When the first officers entered the apartment, they did so, according to their testimony, in order to assist Pulliam if he had been injured, and to find him in any event in order to arrest him. When the substituting officers arrived, it was their purpose, they testified, to look for any explosives that may not have been found, and to find any address of Pulliam, for which purpose they opened the desk drawer.
We conclude that the officers were in hot pursuit of Pulliam within the meaning of People v. Smith, 63 Cal. 2d 779 [48 Cal. Rptr. 382, 409 P.2d 222], and that there were exigent circumstances for their action within the [6 Cal. App. 3d 382] meaning of People v. Roberts, 47 Cal. 2d 374 [303 P.2d 721]. The trial judge, therefore, was quite correct in denying the motion to suppress the evidence to the extent that he did so. But we are of the opinion that even though some of the officers had concluded that Pulliam was not in the apartment (and even if all of them had so concluded), the search could properly go on. There were still important things to be found and there were still exigent circumstances which justified the attempt to find them, even thought the officers had no search warrant.
The first of these was a possible bomb. Not only was it known that Pulliam probably was the person who had carried the unexploded bomb at the college, but it was also known that materials specially adapted to the making of another bomb were in Pulliam's apartment. A completed bomb might have been lodged anywhere in the apartment. We reject the accuseds' argument that the reasonableness of the search is to be measured in the same way as is done in considering the search for narcotics, or even for a gun. A bomb has special characteristics which obviously differentiate it from all other objects. In the first place, the maker often loses control over the time of its detonation. Witness the terrible injuries suffered by Peebles. In the second place, it may wreak enormous havoc on persons and property. In the third place, its victims are often unintended sufferers. And finally, considering its vast destructive potentialities, it is susceptible of fairly easy concealment. Therefore, the continued search for a bomb within the apartment was justified, whether Pulliam was thought to be on the premises or not.*
The second object of the search was Pulliam himself. Anything which would be helpful in locating him was extremely important. Had he been injured, finding him would perhaps have saved his life. But if he were not injured, there remained the matter of capturing him as quickly as possible. The automobile which Peebles had told the officers had been used had not yet been found. It could not be known that Pulliam was not carrying a third or fourth bomb.

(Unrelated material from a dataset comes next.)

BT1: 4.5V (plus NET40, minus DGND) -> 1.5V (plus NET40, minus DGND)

One way of testing the reasonableness of the search is to ask ourselves what the situation would have looked like had another bomb exploded, killing a number of people and perhaps Pulliam himself, while officers were explaining the matter to a magistrate. It is a mark of the genius of the Constitution that the Fourth Amendment, while protecting the right of the people to be secure in their persons, houses, papers and effects, does [6 Cal. App. 3d 383] so only against unreasonable searches and seizures. The constant test is whether a search is reasonable. (Terry v. Ohio, 392 U.S. 1 [20 L. Ed. 2d 889, 88 S. Ct. 1868].)
Let a writ of mandate issue directing the trial court to vacate its order suppressing evidence.

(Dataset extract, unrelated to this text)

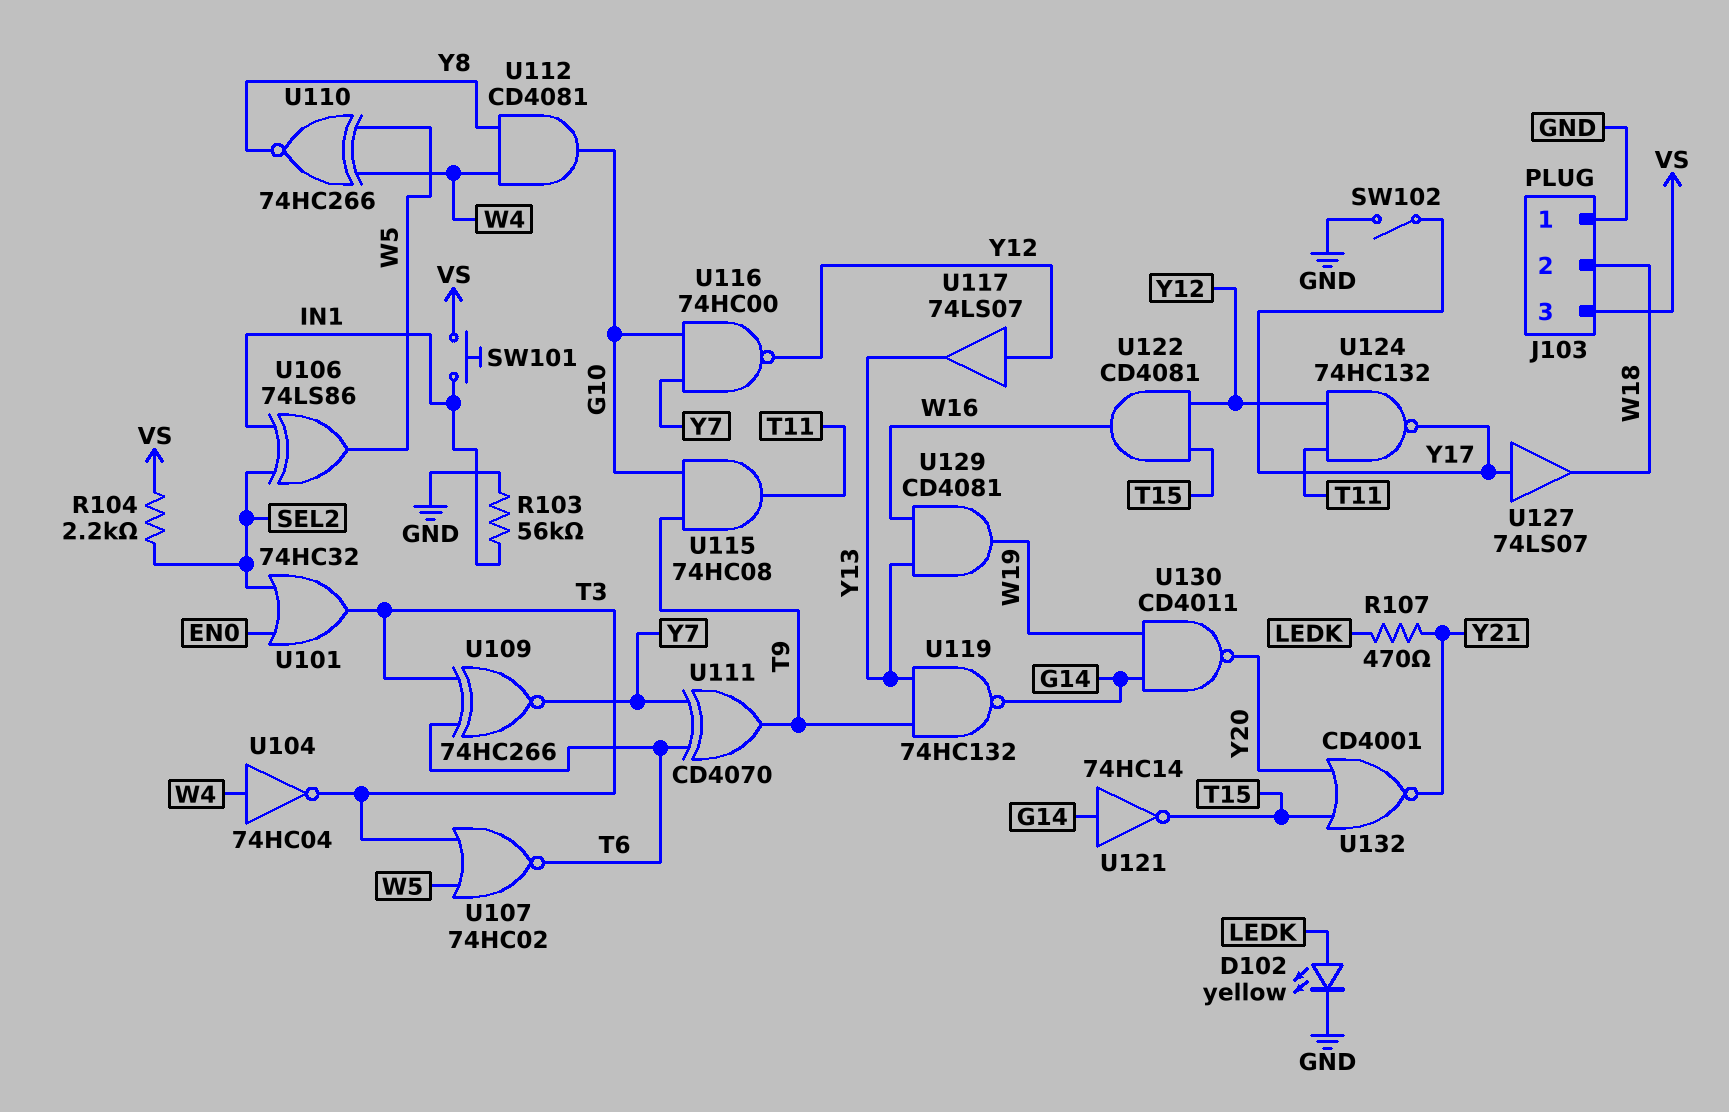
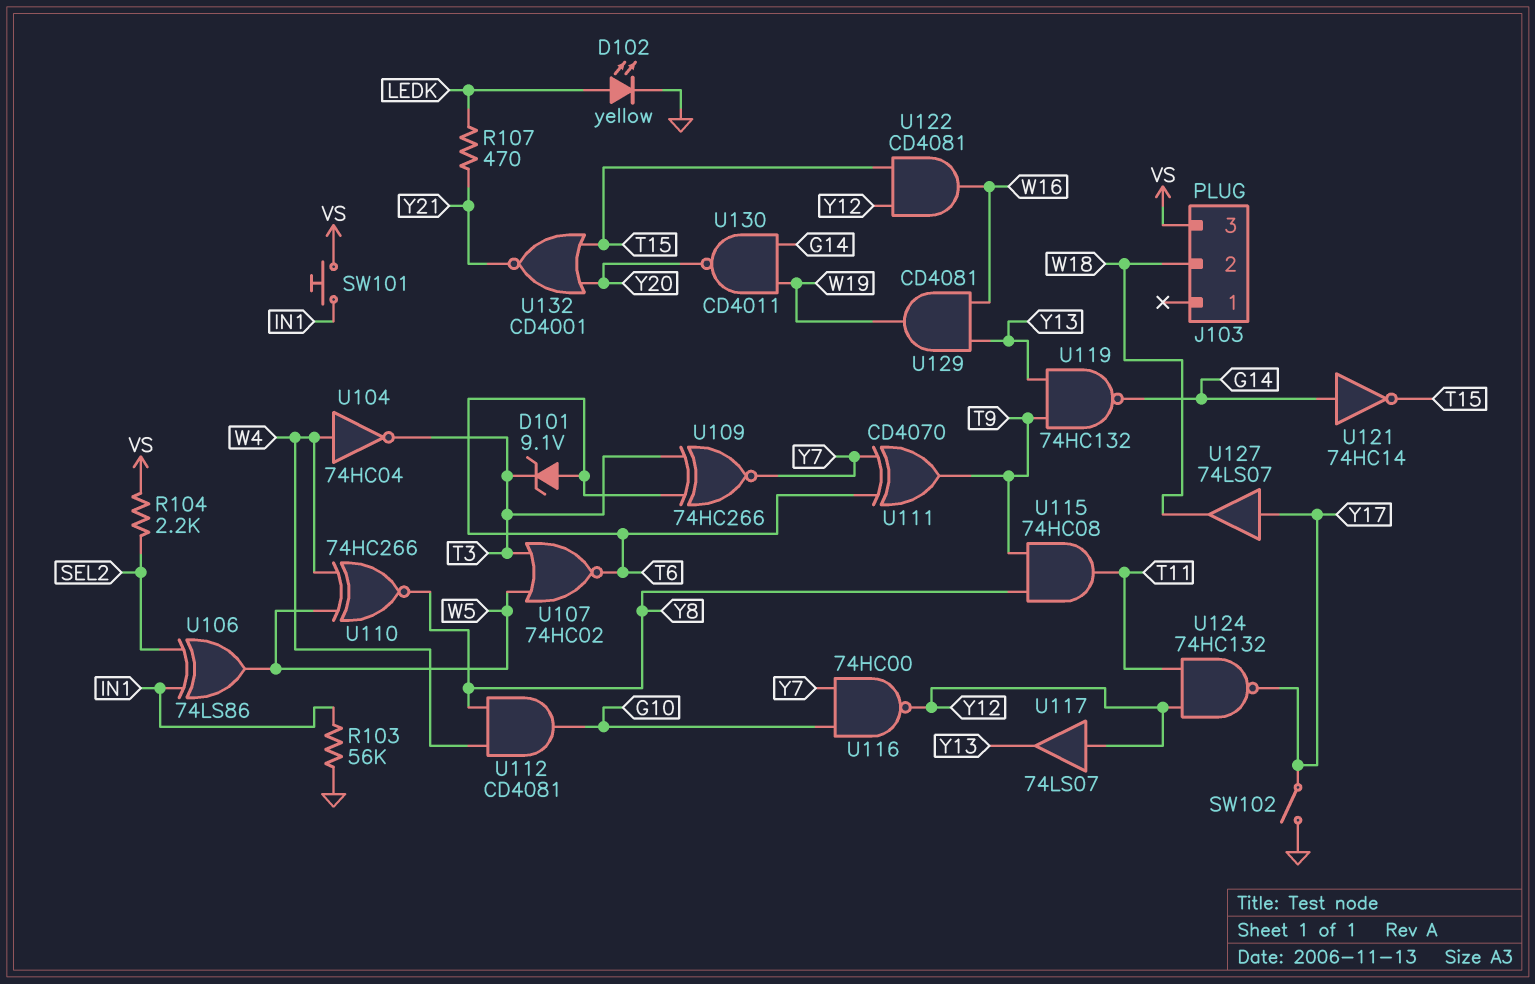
D101: none -> zener 9.1V (A T6, K T3)
J103 pin 1: GND -> none
U101: OR 74HC32 (in EN0, in SEL2, out T3) -> none
U115: AND 74HC08 (in G10, in T9, out T11) -> AND 74HC08 (in T9, in Y8, out T11)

Rattigan, J., and Christian, J., concurred.
* It is to be observed that the threat that a bomb has been lodged brings about a widespread search, without search warrant, of all manner of property of individuals against whom there is no suspicion of guilt. It would be strange to allow such search on the basis of protection and to bar the search, even though without a warrant, in the circumstances of this case.